In
ls -d ./foldername/*.{a,b,}test
{a,b,...} is not a glob operator, that's brace expansion, that's first expanded to:
ls -d ./foldername/*.atest ./foldername/*.btest ./foldername/*.test
And each glob expanded individually, and if any glob doesn't match, the command is cancelled as you'd expect in zsh (or fish; in bash, you need the failglob option to get a similar behaviour).
Here, you'd want to use a single glob that matches all those files, and only cancel the command if that one glob didn't match any file:
ls -d ./foldername/*.(a|b|)test
You don't want to use nullglob, as if none of the globs matched, it would run ls without arguments, so list the current directory. cshnullglob is better in that regard as it removes non-matching globs but still cancels the command if all the globs fail to match.

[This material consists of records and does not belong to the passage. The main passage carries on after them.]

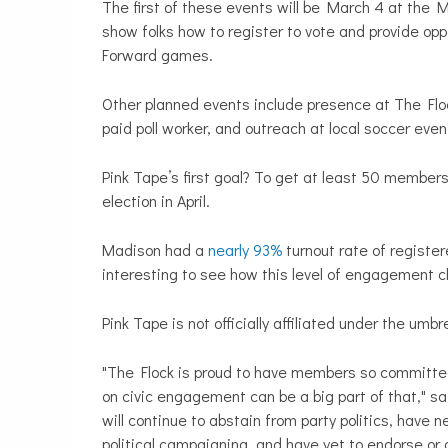
The first of these events will be March 4 at the 
show folks how to register to vote and provide oppo
Forward games.
Other planned events include presence at The Flo
paid poll worker, and outreach at local soccer eve
Pink Tape’s first goal? To get at least 50 members 
election in April.
Madison had a
nearly 93%
turnout rate of register
interesting to see how this level of engagement 
Pink Tape is not officially affiliated under the umb
"The Flock is proud to have members so committed
on civic engagement can be a big part of that," s
will continue to abstain from party politics, have 
political campaigning, and have yet to endorse or 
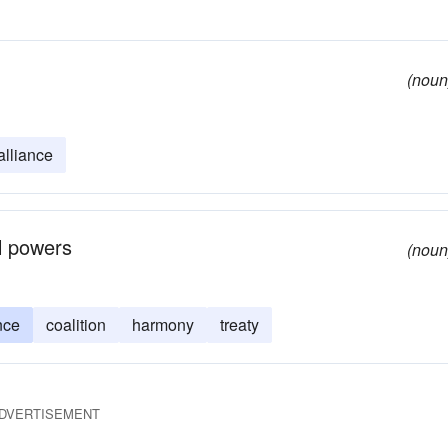
(noun
alliance
al powers
(noun
nce
coalition
harmony
treaty
DVERTISEMENT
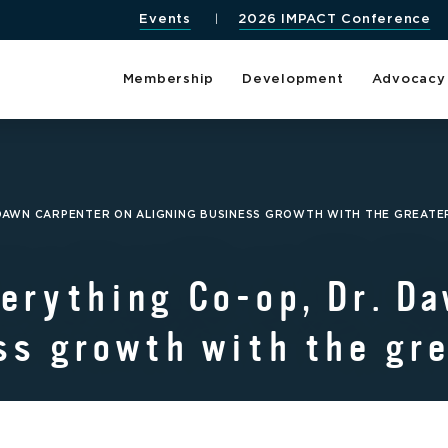
Events
2026 IMPACT Conference
Membership
Development
Advocacy
. DAWN CARPENTER ON ALIGNING BUSINESS GROWTH WITH THE GREAT
erything Co-op, Dr. D
ss growth with the gr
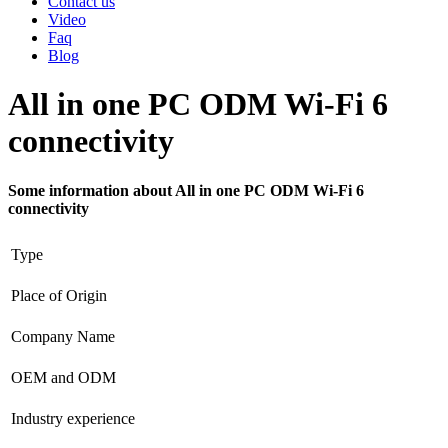
Contact us
Video
Faq
Blog
All in one PC ODM Wi-Fi 6
connectivity
Some information about All in one PC ODM Wi-Fi 6
connectivity
Type
Place of Origin
Company Name
OEM and ODM
Industry experience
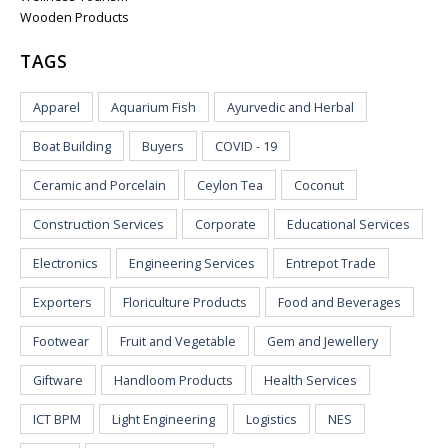
Wooden Products
TAGS
Apparel
Aquarium Fish
Ayurvedic and Herbal
Boat Building
Buyers
COVID - 19
Ceramic and Porcelain
Ceylon Tea
Coconut
Construction Services
Corporate
Educational Services
Electronics
Engineering Services
Entrepot Trade
Exporters
Floriculture Products
Food and Beverages
Footwear
Fruit and Vegetable
Gem and Jewellery
Giftware
Handloom Products
Health Services
ICT BPM
Light Engineering
Logistics
NES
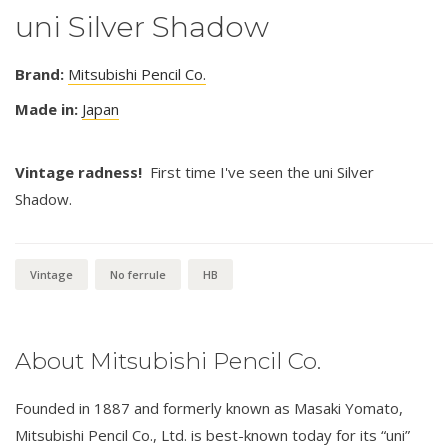
uni Silver Shadow
Brand:
Mitsubishi Pencil Co.
Made in:
Japan
Vintage radness!
First time I've seen the uni Silver
Shadow.
Vintage
No ferrule
HB
About Mitsubishi Pencil Co.
Founded in 1887 and formerly known as Masaki Yomato,
Mitsubishi Pencil Co., Ltd. is best-known today for its “uni”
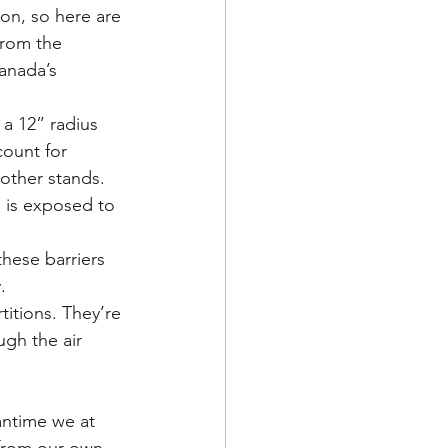
ion, so here are 
from the 
anada’s 
 a 12” radius 
count for 
 other stands. 
 is exposed to 
these barriers 
.
titions. They’re 
ugh the air 
antime we at 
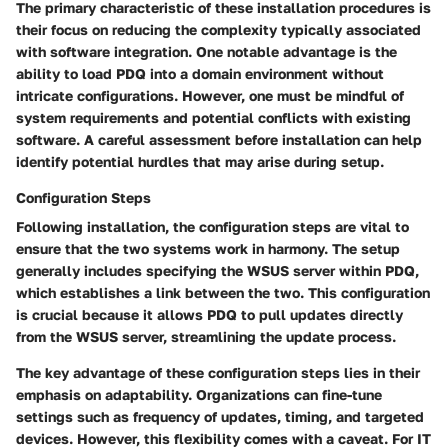
The primary characteristic of these installation procedures is
their focus on reducing the complexity typically associated
with software integration. One notable advantage is the
ability to load PDQ into a domain environment without
intricate configurations. However, one must be mindful of
system requirements and potential conflicts with existing
software. A careful assessment before installation can help
identify potential hurdles that may arise during setup.
Configuration Steps
Following installation, the configuration steps are vital to
ensure that the two systems work in harmony. The setup
generally includes specifying the WSUS server within PDQ,
which establishes a link between the two. This configuration
is crucial because it allows PDQ to pull updates directly
from the WSUS server, streamlining the update process.
The key advantage of these configuration steps lies in their
emphasis on adaptability. Organizations can fine-tune
settings such as frequency of updates, timing, and targeted
devices. However, this flexibility comes with a caveat. For IT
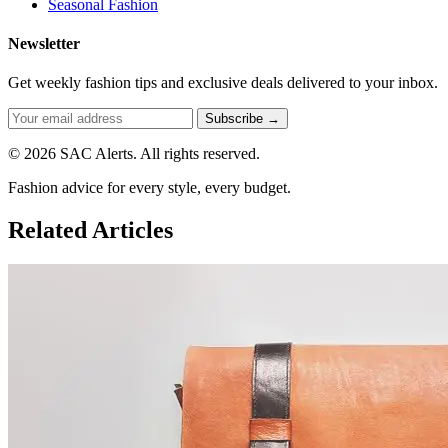
Seasonal Fashion
Newsletter
Get weekly fashion tips and exclusive deals delivered to your inbox.
Subscribe →
© 2026 SAC Alerts. All rights reserved.
Fashion advice for every style, every budget.
Related Articles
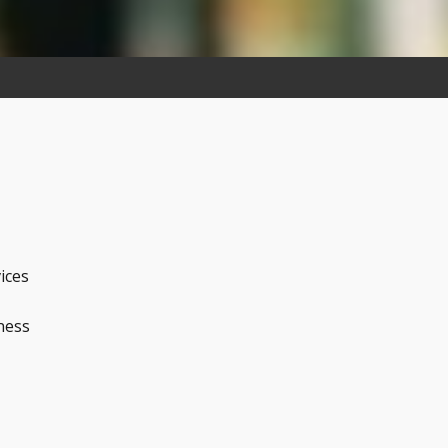
ices
ness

You wouldn't want to use nonomatch, as that would give you the broken behaviour of bash which would be a shame.
For a glob alternative that works in both zsh and bash, you could use the ksh globs (set -o kshglob in zsh and shopt -s extglob in bash).
Then, you'd do:
ls -d ./foldername/*.@(a|b|)test
or:
ls -d ./foldername/*.?([ab])test
Add the failglob option in bash to avoid the glob being passed literally to ls when it doesn't match.